National Academy Of Sciences To Conduct The Research
The Department of Homeland Security placed a notice on the Federal Business Opportunities website last week indicating that it would contract with the National Academy of Sciences to study health effects related to backscatter X-ray scanners.
The sole source contract will be awarded to the National Academy of Sciences pursuant to FAR 6.302-1. A committee will "review previous studies as well as current processes used by DHS and equipment manufacturers to estimate radiation exposure resulting from backscatter x-ray advanced imaging technology (AIT) systems used in screening air travelers."
The committee will the be charged with providing a report with findings and recommendations on: (1) whether exposures comply with applicable health and safety standards for public and occupational exposures to ionizing radiation, and (2) whether system design (e.g., safety interlocks), operating procedures, and maintenance procedures are appropriate to prevent over exposures of travelers and operators to ionizing radiation.
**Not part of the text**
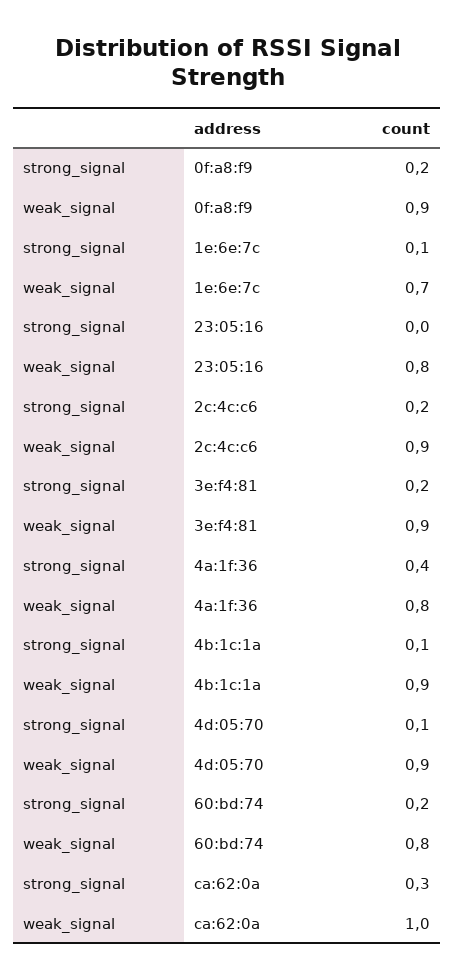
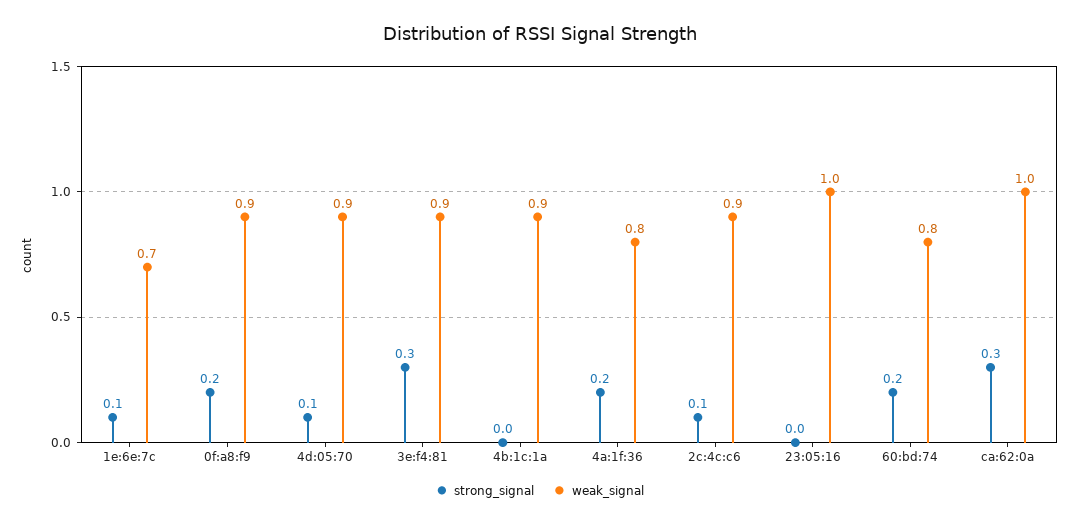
weak_signal, 23:05:16: 0.8 -> 1
strong_signal, 2c:4c:c6: 0.2 -> 0.1
strong_signal, 3e:f4:81: 0.2 -> 0.3
strong_signal, 4a:1f:36: 0.4 -> 0.2
strong_signal, 4b:1c:1a: 0.1 -> 0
This study will not address legal, cultural, or privacy implications of this technology.
In January, Senator Susan Collins (R-ME) introduced a bill that would require the Under Secretary for Science and Technology in the Department of Homeland Security to contract with an independent laboratory to study the health effects of backscatter x-ray machines used at airline checkpoints operated by the TSA, and provide improved notice to airline passengers. That bill has not made it out of committee.
TSA has held fast to its assertion that the effects of the radiation used by the machines is "negligible." The agency says on its website that "TSA uses two types of imaging technology, millimeter wave and backscatter. Currently, there are over 800 imaging technology units at approximately 200 airports. Advanced imaging technology screening is safe for all passengers and the technology meets national health and safety standards."